## [Required actions]
A. According to the article on office branding, how many luxury workspaces does The Argyll Club have across London?
B. Extend the article on office branding, picking up after its final sentence.

## [Excerpt provided]
How important is office branding?

It’s now three years since Airbnb first offered more rooms than the world’s top five hotel brands put together. This remarkable feat was achieved without the rental pioneer buying a single brick for users. More recently, at the start of March, branchless UK challenger bank Monzo celebrated attracting its four-millionth customer, an impressive milestone reached in a handful of years.

Considering the rapid and seismic paradigm shift in the global business landscape, wrought by technological advancement, how vital, then, is physical office branding in the digital age?

“On its own, physical office branding is arguably less important today than ever before,” says Jed Backhouse, a digital brand consultant at Infinite Global. “Instead, what is crucial is the alignment of a physical brand with digital and experiential dimensions.

“This means ensuring an organisation’s purpose and values are consistently demonstrated, communicated and manifested across all brand touchpoints. That includes the workplace environment, but also media, marketing and other interactions. Therefore, the office can, in some ways, now be considered part of the media mix for brands.”

Indeed, business leaders would be foolish to neglect investment in office branding and the working environment, says Steve Sharp, director at Fat Cow Media, given its enormous potential to enhance company reputation for employees, customers and investors alike.

“While a tangible brand identity remains the cornerstone of any good marketing strategy, it’s not enough to rely on digital experiences,” he says. “Physical experiences leave a longer-lasting impression and offer a more personal opportunity to reach consumers.”

Make impressions count to boost company reputation

Beth Hampson, commercial director at The Argyll Club, which has 38 luxury workspaces across London, agrees. “Carefully selected colour palettes, logos and website designs are key in 2020, but organisations may be missing a huge trick by not considering what the four walls around them say about their brand,” she says.

“While a lot of business is conducted via tech these days, the most important decisions often still happen in person. Why, then, are businesses pumping money into their digital brand, but overlooking the impression given to clients, investors or recruits after a simple meeting at the office?

Physical experiences leave a longer-lasting impression and offer a more personal opportunity to reach consumers

“Businesses shouldn’t forget the power of that first impression when you walk through the door, especially in this digital age. As life is increasingly digitalised and automated, the physical and tangible may become more valuable when attempting to stand out from the crowd.”

Office branding has been an essential element of the workplace “for centuries and the birth of the department store accelerated its evolution”, says Dr Teea Palo, lecturer in marketing at University of Edinburgh Business School. However, office branding has been dialled up in the last two decades, in America, especially.

For Backhouse, Apple leads the way. “Their buildings designed by Lord Norman Foster are incredible, physical and environmental articulations of a brand’s purpose and values,” he says. “Apple’s mission statement includes ideas around simplicity, innovation and cross-pollination, which are all apparent in the design of their offices and shops, as they are in the physicality of its products.”

At Facebook, the potency of physical office branding, or lack of it, is used in an unorthodox and perhaps slightly threatening way. At the social media titan’s California campus, Facebook’s branding is the focal point as visitors enter, but the tatty signage of the previous occupier, Sun Microsystems, has been retained at the exit. A mistake, surely?

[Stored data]
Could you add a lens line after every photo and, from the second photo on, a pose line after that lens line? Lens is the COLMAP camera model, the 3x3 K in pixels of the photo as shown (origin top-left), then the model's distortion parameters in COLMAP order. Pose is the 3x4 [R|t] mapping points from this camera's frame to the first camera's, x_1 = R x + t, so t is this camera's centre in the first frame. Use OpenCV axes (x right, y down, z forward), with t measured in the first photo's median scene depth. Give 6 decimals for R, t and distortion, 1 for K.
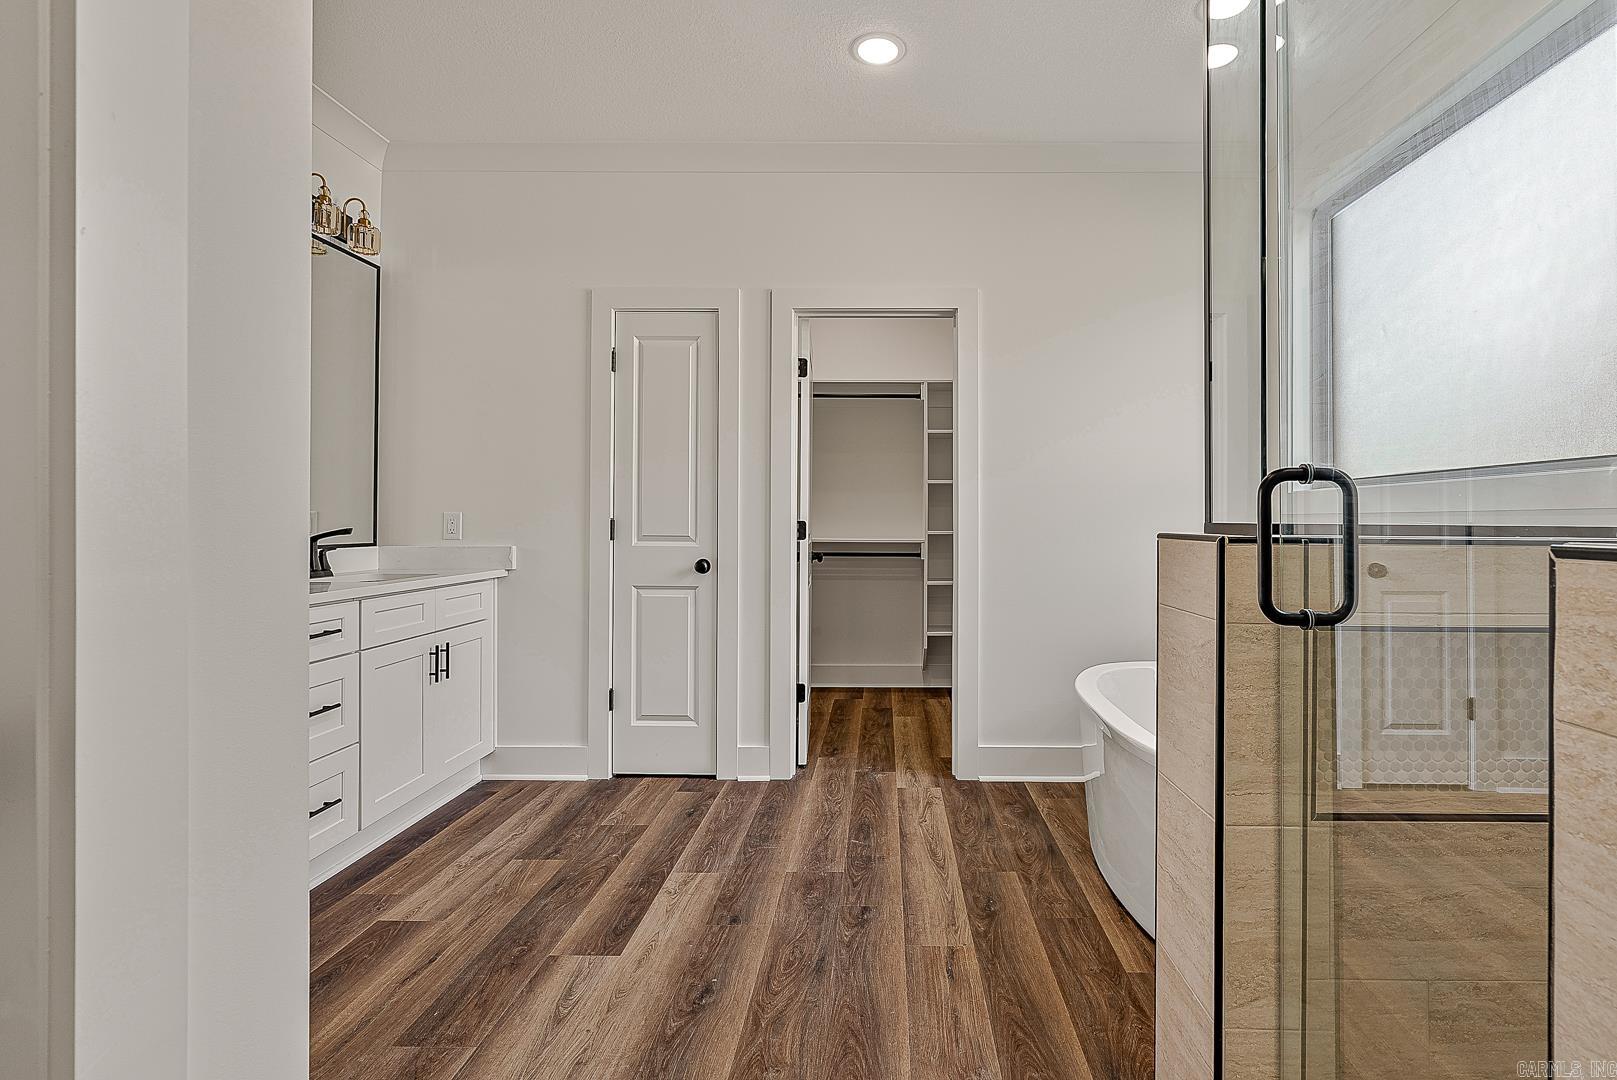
lens RADIAL K [[738.0, 0, 808.5], [0, 738.0, 540.0], [0, 0, 1]] dist [-0.000523, 0.000764]
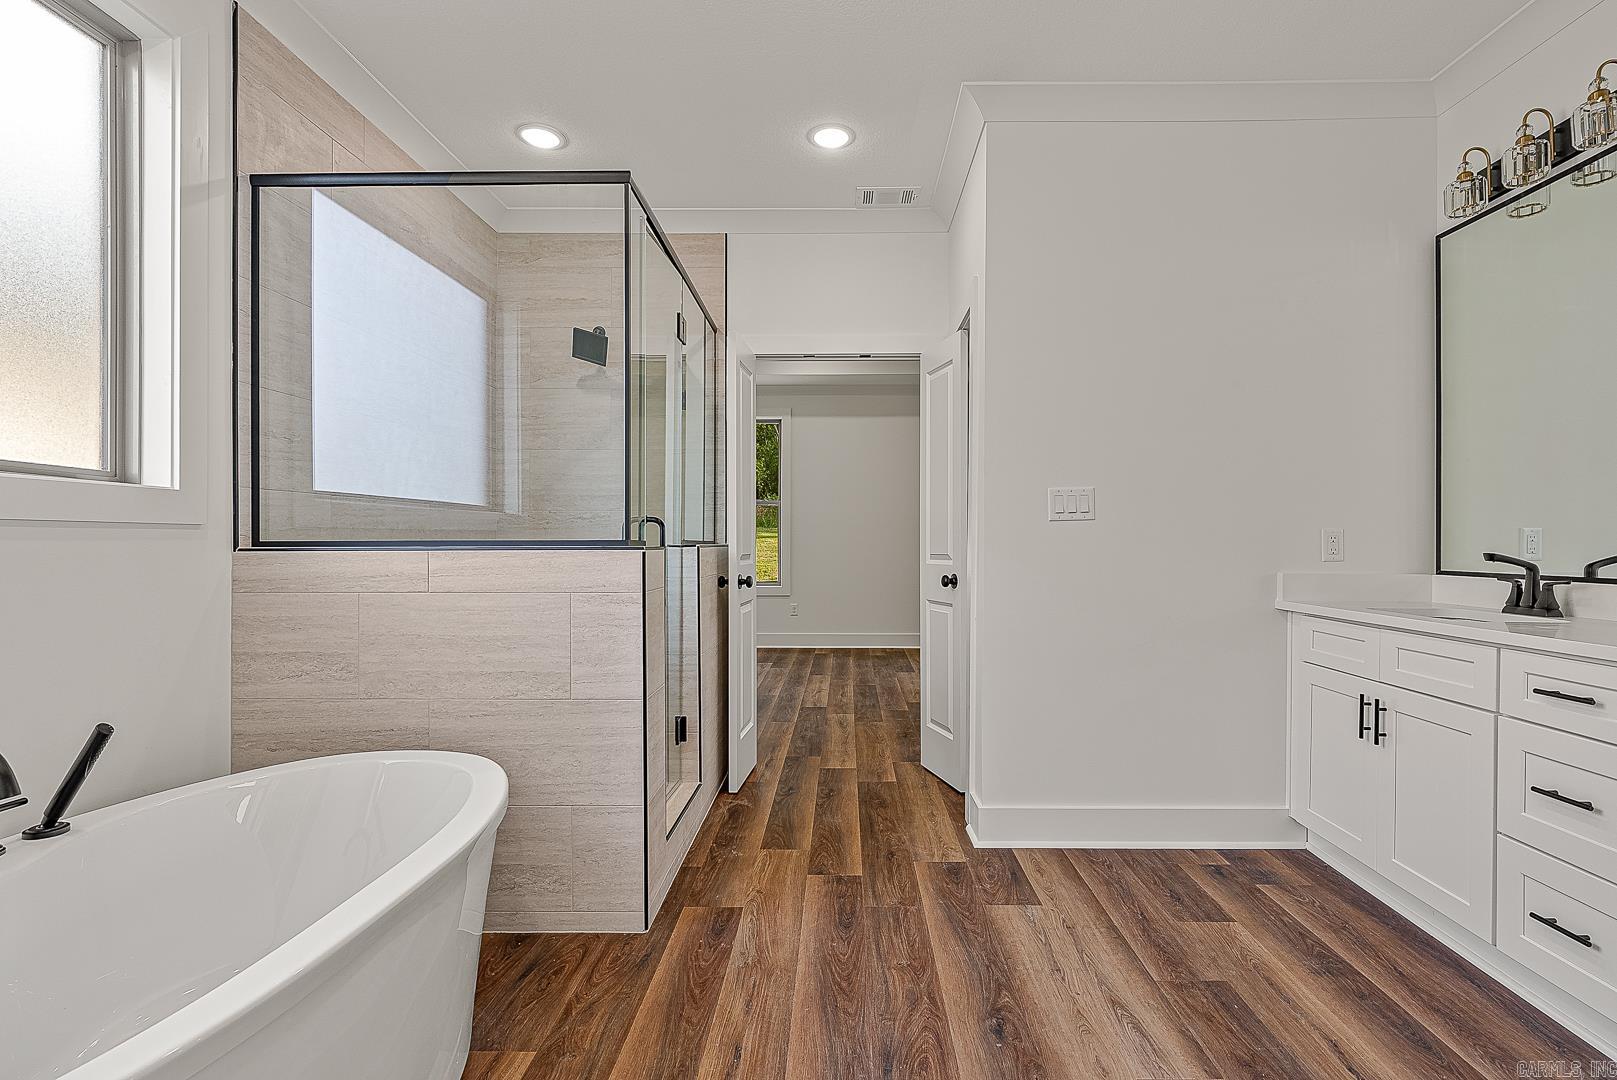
lens RADIAL K [[738.0, 0, 808.5], [0, 738.0, 540.0], [0, 0, 1]] dist [-0.000523, 0.000764]
pose [[-0.998408, -0.008117, -0.055823, 0.170993], [-0.009243, 0.999759, 0.019929, -0.044485], [0.055648, 0.020413, -0.998242, 1.974927]]
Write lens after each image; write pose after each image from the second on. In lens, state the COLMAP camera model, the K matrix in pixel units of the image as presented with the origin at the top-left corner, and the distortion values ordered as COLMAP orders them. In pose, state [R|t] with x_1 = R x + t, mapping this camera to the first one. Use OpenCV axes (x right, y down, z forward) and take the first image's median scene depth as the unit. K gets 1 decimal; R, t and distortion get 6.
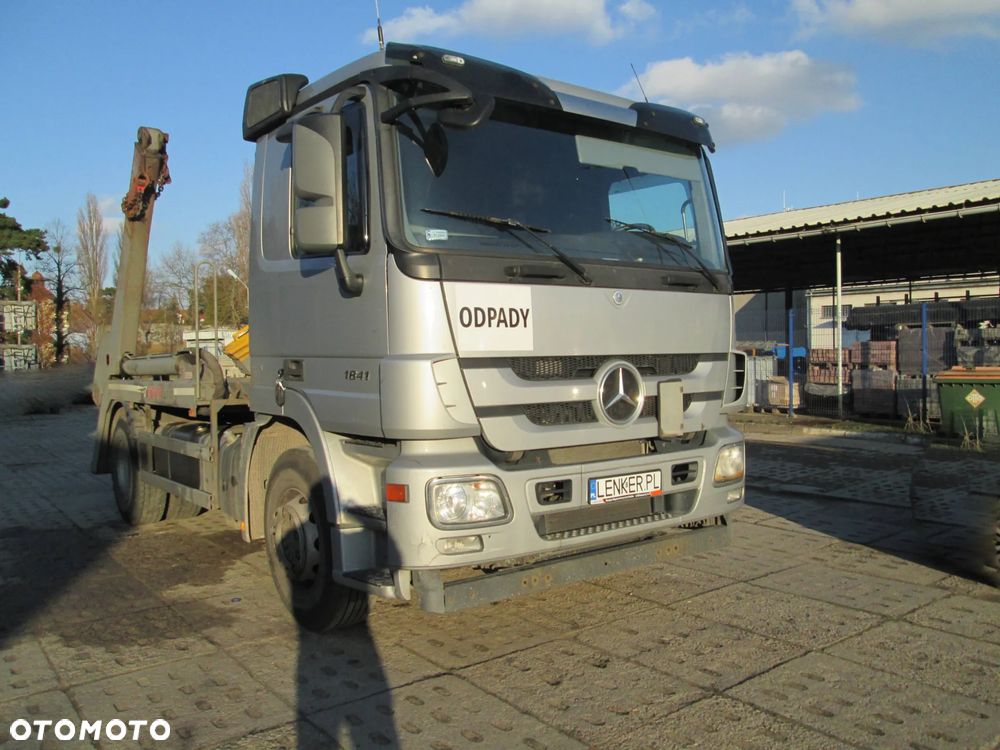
lens RADIAL K [[837.2, 0, 500.0], [0, 837.2, 375.0], [0, 0, 1]] dist [-0.052112, 0.045870]
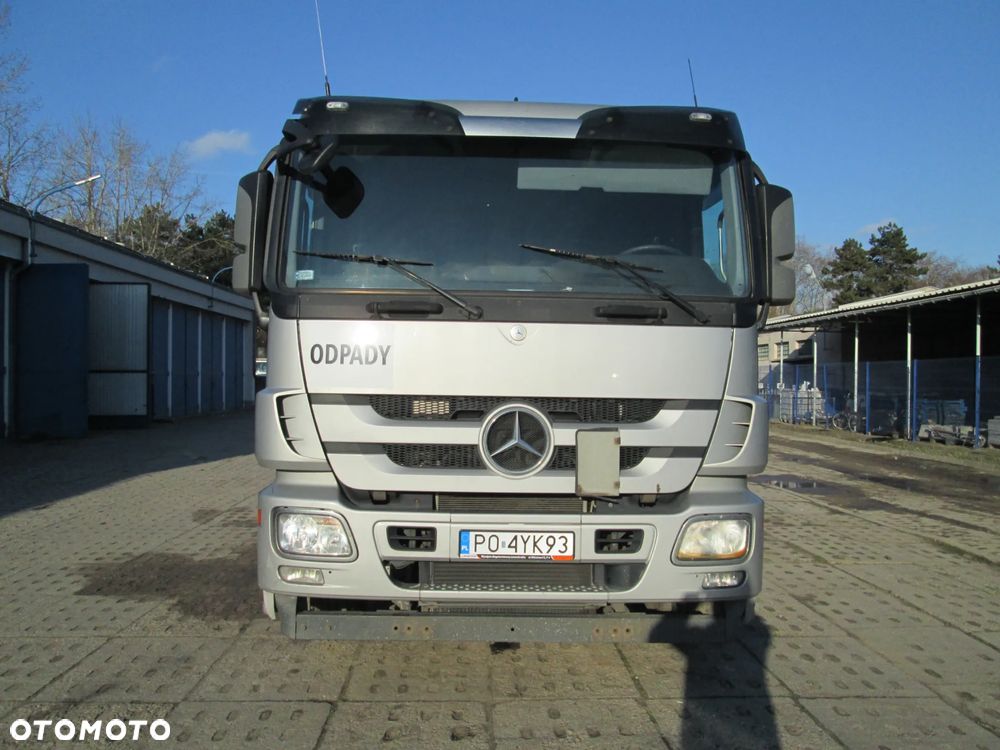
lens RADIAL K [[827.0, 0, 500.0], [0, 827.0, 375.0], [0, 0, 1]] dist [-0.042508, 0.014742]
pose [[0.813968, 0.023733, -0.580425, 0.652306], [-0.044579, 0.998771, -0.021678, -0.027874], [0.579197, 0.043520, 0.814025, 0.272234]]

## [Exercise responses]
A. 38

B.
“No, it’s used as a constant reminder of the balance between winners and losers in the industry, a rather direct reminder to employees of the need to stay focused,” says Tom Carroll, head of Europe, Middle East and Africa corporate research at real estate services firm JLL.

Location and heritage are brand-boosting factors

American attitudes towards office branding might be too in-your-face for some, though. In the UK, a more understated approach is required, according to Peter Matthews, founder and chief executive of digital brand designer Nucleus.

“Inside-out branding has always been important and being proud of the brand you work for is a natural aspiration for many,” he says. “But it can be overdone for British sensibilities, when some brand consultants and CEOs demand employees to ‘live the brand’.”

This chimes with Lee Penson, chief executive of world-renowned architecture and interior design studio PENSON. “Brand celebration should be displayed as subtle suggestions at the right moment,” he says. “Client-facing environments must touch on branding, but not overdo it.

“The reception, for instance, is definitely not the best place to use branding; it’s frankly an overwhelming introduction for people. Employees and customers want to feel part of something bigger and somewhere they are supported to do their best work, not just a ‘branded’ workplace.”

As an example, Penson nods to Sony PlayStation’s European headquarters in London, which his company recently designed. “The space was planned around their brand logo and has clusters of clever and cool spaces,” he says. “It’s little touches like this that make our clients feel confident in their space. They live and breathe their brand implicitly. Images and banners will not do this.”

Office location and the heritage of a building, especially in a city, can help boost company reputation, too. “Trendy London startups may be more inclined to set up shop in the hipster hotspot of Shoreditch rather than Paddington, because the area aligns with their ambitions for branding and company values,” says Bradley Baker, director at office developer CO-RE.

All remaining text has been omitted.